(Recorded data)
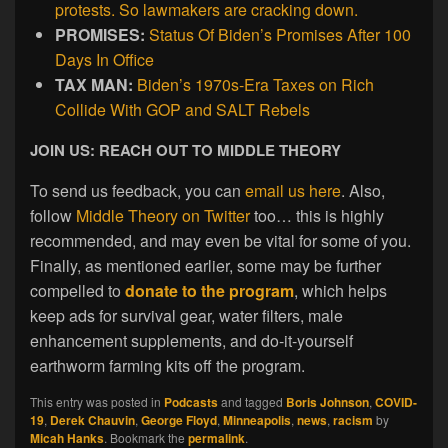
protests. So lawmakers are cracking down.
PROMISES:
Status Of Biden’s Promises After 100
Days In Office
TAX MAN:
Biden’s 1970s-Era Taxes on Rich
Collide With GOP and SALT Rebels
JOIN US: REACH OUT TO MIDDLE THEORY
To send us feedback, you can
email us here
. Also,
follow
Middle Theory on Twitter
too… this is highly
recommended, and may even be vital for some of you.
Finally, as mentioned earlier, some may be further
compelled to
donate to the program
, which helps
keep ads for survival gear, water filters, male
enhancement supplements, and do-it-yourself
earthworm farming kits off the program.
This entry was posted in
Podcasts
and tagged
Boris Johnson
,
COVID-
19
,
Derek Chauvin
,
George Floyd
,
Minneapolis
,
news
,
racism
by
Micah Hanks
. Bookmark the
permalink
.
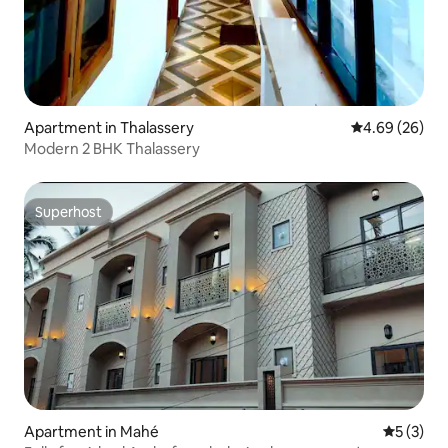
Apartment in Thalassery
4.69 out of 5 
4.69 (26)
Modern 2 BHK Thalassery
Superhost
Superhost
Apartment in Mahé
5 out of 
5 (3)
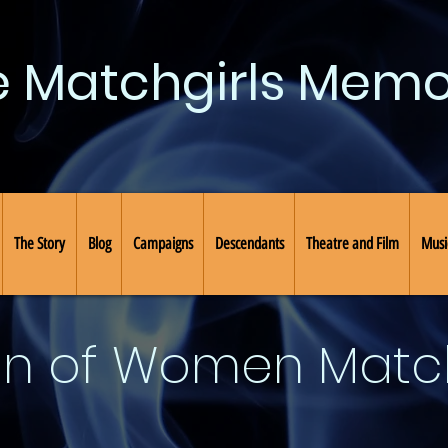
e Matchgirls Memo
The Story
Blog
Campaigns
Descendants
Theatre and Film
Musi
on of Women Mat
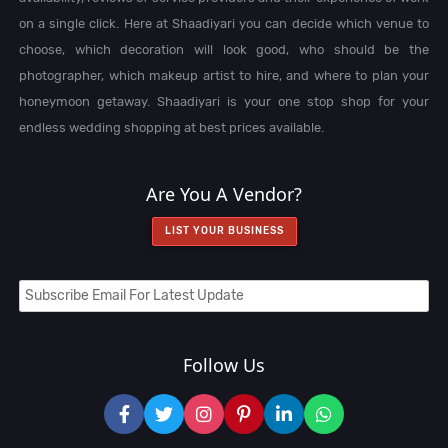
on a single click. Here at Shaadiyari you can decide which venue to
choose, which decoration will look good, who should be the
photographer, which makeup artist to hire, and where to plan your
honeymoon getaway. Shaadiyari is your one stop shop for your
endless wedding shopping at best prices available.
Are You A Vendor?
LIST YOUR BUSINESS
Follow Us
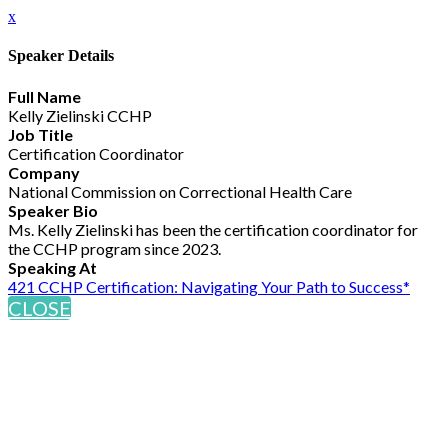
x
Speaker Details
Full Name
Kelly Zielinski CCHP
Job Title
Certification Coordinator
Company
National Commission on Correctional Health Care
Speaker Bio
Ms. Kelly Zielinski has been the certification coordinator for
the CCHP program since 2023.
Speaking At
421 CCHP Certification: Navigating Your Path to Success*
CLOSE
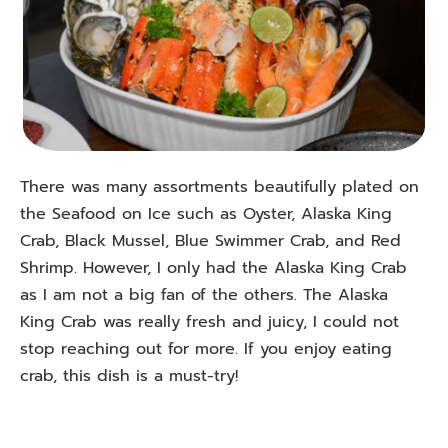
There was many assortments beautifully plated on
the Seafood on Ice such as Oyster, Alaska King
Crab, Black Mussel, Blue Swimmer Crab, and Red
Shrimp. However, I only had the Alaska King Crab
as I am not a big fan of the others. The Alaska
King Crab was really fresh and juicy, I could not
stop reaching out for more. If you enjoy eating
crab, this dish is a must-try!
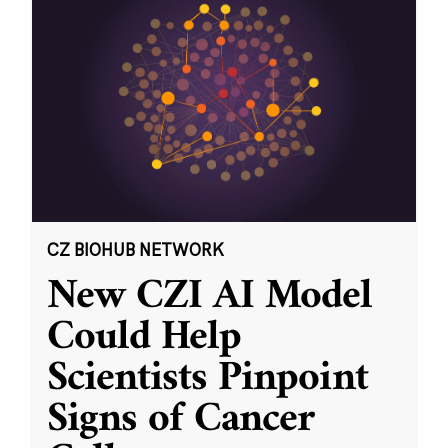
CZ BIOHUB NETWORK
New CZI AI Model
Could Help
Scientists Pinpoint
Signs of Cancer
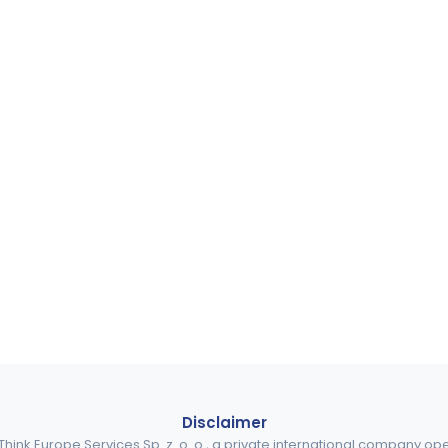
Disclaimer
ink Europe Services Sp. z. o. o., a private international company o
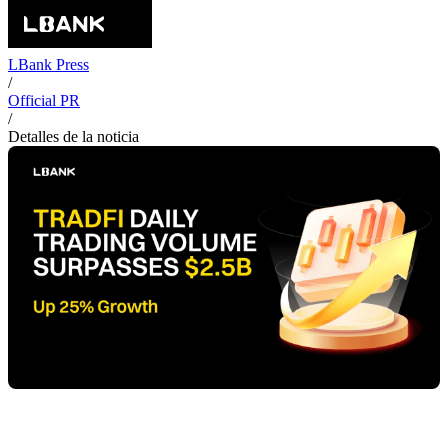
LBank Press
/
Official PR
/
Detalles de la noticia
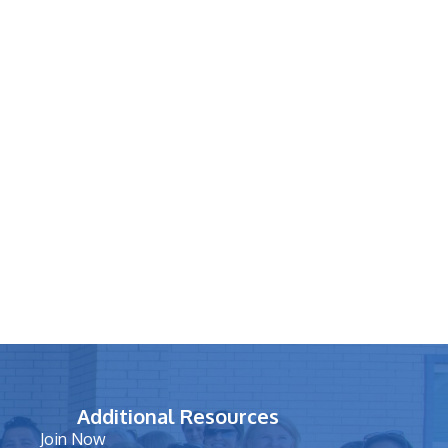
Additional Resources
Join Now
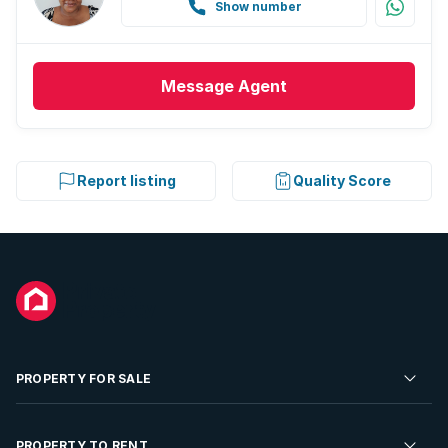
Show number
Message
Agent
Report listing
Quality Score
PROPERTY FOR SALE
Residential Property for Sale
PROPERTY TO RENT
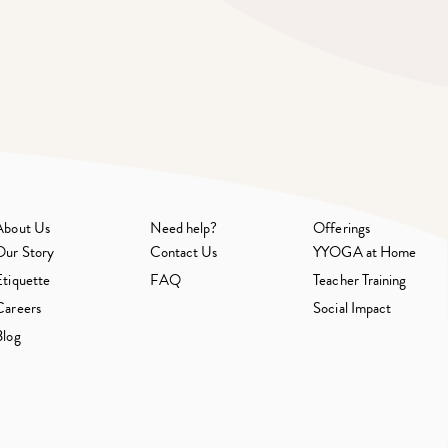
About Us
Need help?
Offerings
Our Story
Contact Us
YYOGA at Home
Etiquette
FAQ
Teacher Training
Careers
Social Impact
Blog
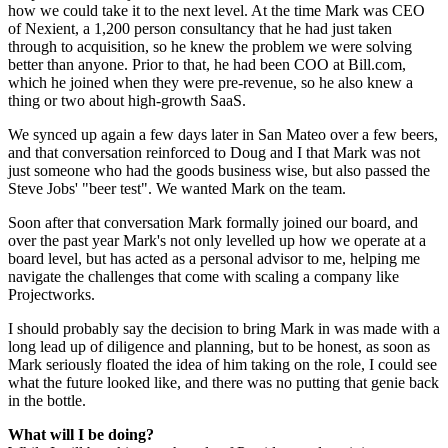
how we could take it to the next level. At the time Mark was CEO
of Nexient, a 1,200 person consultancy that he had just taken
through to acquisition, so he knew the problem we were solving
better than anyone. Prior to that, he had been COO at Bill.com,
which he joined when they were pre-revenue, so he also knew a
thing or two about high-growth SaaS.
We synced up again a few days later in San Mateo over a few beers,
and that conversation reinforced to Doug and I that Mark was not
just someone who had the goods business wise, but also passed the
Steve Jobs' "beer test". We wanted Mark on the team.
Soon after that conversation Mark formally joined our board, and
over the past year Mark's not only levelled up how we operate at a
board level, but has acted as a personal advisor to me, helping me
navigate the challenges that come with scaling a company like
Projectworks.
I should probably say the decision to bring Mark in was made with a
long lead up of diligence and planning, but to be honest, as soon as
Mark seriously floated the idea of him taking on the role, I could see
what the future looked like, and there was no putting that genie back
in the bottle.
What will I be doing?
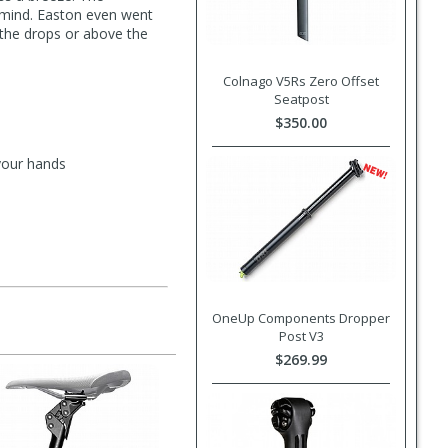
n mind. Easton even went
n the drops or above the
Colnago V5Rs Zero Offset
Seatpost
$350.00
your hands
OneUp Components Dropper
Post V3
$269.99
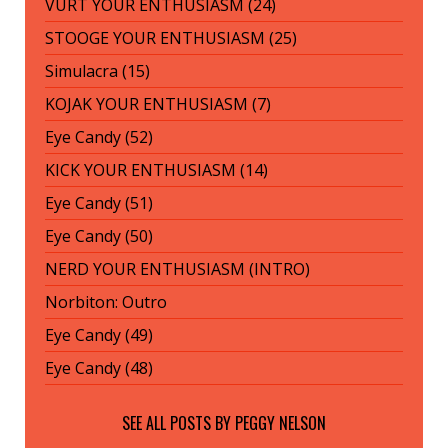
VURT YOUR ENTHUSIASM (24)
STOOGE YOUR ENTHUSIASM (25)
Simulacra (15)
KOJAK YOUR ENTHUSIASM (7)
Eye Candy (52)
KICK YOUR ENTHUSIASM (14)
Eye Candy (51)
Eye Candy (50)
NERD YOUR ENTHUSIASM (INTRO)
Norbiton: Outro
Eye Candy (49)
Eye Candy (48)
SEE ALL POSTS BY
PEGGY NELSON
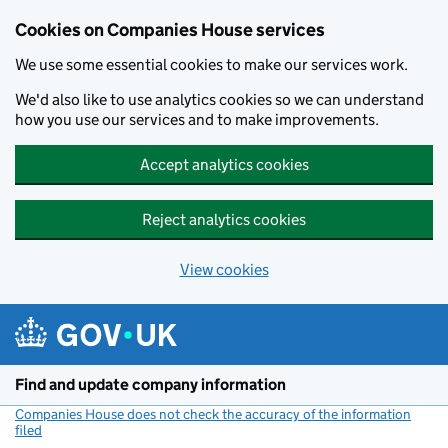
Cookies on Companies House services
We use some essential cookies to make our services work.
We'd also like to use analytics cookies so we can understand
how you use our services and to make improvements.
Accept analytics cookies
Reject analytics cookies
View cookies
Skip to main content
Find and update company information
Companies House does not check the accuracy of the information
filed
(link opens a new window)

### EXERCISE AIM
Return, exactly as they stand, all of the lines above, but not the pictures.

### RESULT OF THIS TASK
protests. So lawmakers are cracking down.
PROMISES:
Status Of Biden’s Promises After 100
Days In Office
TAX MAN:
Biden’s 1970s-Era Taxes on Rich
Collide With GOP and SALT Rebels
JOIN US: REACH OUT TO MIDDLE THEORY
To send us feedback, you can
email us here
. Also,
follow
Middle Theory on Twitter
too… this is highly
recommended, and may even be vital for some of you.
Finally, as mentioned earlier, some may be further
compelled to
donate to the program
, which helps
keep ads for survival gear, water filters, male
enhancement supplements, and do-it-yourself
earthworm farming kits off the program.
This entry was posted in
Podcasts
and tagged
Boris Johnson
,
COVID-
19
,
Derek Chauvin
,
George Floyd
,
Minneapolis
,
news
,
racism
by
Micah Hanks
. Bookmark the
permalink
.
Apartment in Thalassery
4.69 out of 5 
4.69 (26)
Modern 2 BHK Thalassery
Superhost
Superhost
Apartment in Mahé
5 out of 
5 (3)
e Matchgirls Memo
The Story
Blog
Campaigns
Descendants
Theatre and Film
Musi
on of Women Mat
on a single click. Here at Shaadiyari you can decide which venue to
choose, which decoration will look good, who should be the
photographer, which makeup artist to hire, and where to plan your
honeymoon getaway. Shaadiyari is your one stop shop for your
endless wedding shopping at best prices available.
Are You A Vendor?
LIST YOUR BUSINESS
Follow Us
x
Speaker Details
Full Name
Kelly Zielinski CCHP
Job Title
Certification Coordinator
Company
National Commission on Correctional Health Care
Speaker Bio
Ms. Kelly Zielinski has been the certification coordinator for
the CCHP program since 2023.
Speaking At
421 CCHP Certification: Navigating Your Path to Success*
CLOSE
There was many assortments beautifully plated on
the Seafood on Ice such as Oyster, Alaska King
Crab, Black Mussel, Blue Swimmer Crab, and Red
Shrimp. However, I only had the Alaska King Crab
as I am not a big fan of the others. The Alaska
King Crab was really fresh and juicy, I could not
stop reaching out for more. If you enjoy eating
crab, this dish is a must-try!
CZ BIOHUB NETWORK
New CZI AI Model
Could Help
Scientists Pinpoint
Signs of Cancer
Disclaimer
ink Europe Services Sp. z. o. o., a private international company o
LBank Press
/
Official PR
/
Detalles de la noticia
Additional Resources
Join Now
Show number
Message
Agent
Report listing
Quality Score
PROPERTY FOR SALE
Residential Property for Sale
PROPERTY TO RENT
About Us
Need help?
Offerings
Our Story
Contact Us
YYOGA at Home
Etiquette
FAQ
Teacher Training
Careers
Social Impact
Blog
how we could take it to the next level. At the time Mark was CEO
of Nexient, a 1,200 person consultancy that he had just taken
through to acquisition, so he knew the problem we were solving
better than anyone. Prior to that, he had been COO at Bill.com,
which he joined when they were pre-revenue, so he also knew a
thing or two about high-growth SaaS.
We synced up again a few days later in San Mateo over a few beers,
and that conversation reinforced to Doug and I that Mark was not
just someone who had the goods business wise, but also passed the
Steve Jobs' "beer test". We wanted Mark on the team.
Soon after that conversation Mark formally joined our board, and
over the past year Mark's not only levelled up how we operate at a
board level, but has acted as a personal advisor to me, helping me
navigate the challenges that come with scaling a company like
Projectworks.
I should probably say the decision to bring Mark in was made with a
long lead up of diligence and planning, but to be honest, as soon as
Mark seriously floated the idea of him taking on the role, I could see
what the future looked like, and there was no putting that genie back
in the bottle.
What will I be doing?
n mind. Easton even went
n the drops or above the
Colnago V5Rs Zero Offset
Seatpost
$350.00
your hands
OneUp Components Dropper
Post V3
$269.99
VURT YOUR ENTHUSIASM (24)
STOOGE YOUR ENTHUSIASM (25)
Simulacra (15)
KOJAK YOUR ENTHUSIASM (7)
Eye Candy (52)
KICK YOUR ENTHUSIASM (14)
Eye Candy (51)
Eye Candy (50)
NERD YOUR ENTHUSIASM (INTRO)
Norbiton: Outro
Eye Candy (49)
Eye Candy (48)
SEE ALL POSTS BY
PEGGY NELSON
Cookies on Companies House services
We use some essential cookies to make our services work.
We'd also like to use analytics cookies so we can understand
how you use our services and to make improvements.
Accept analytics cookies
Reject analytics cookies
View cookies
Skip to main content
Find and update company information
Companies House does not check the accuracy of the information
filed
(link opens a new window)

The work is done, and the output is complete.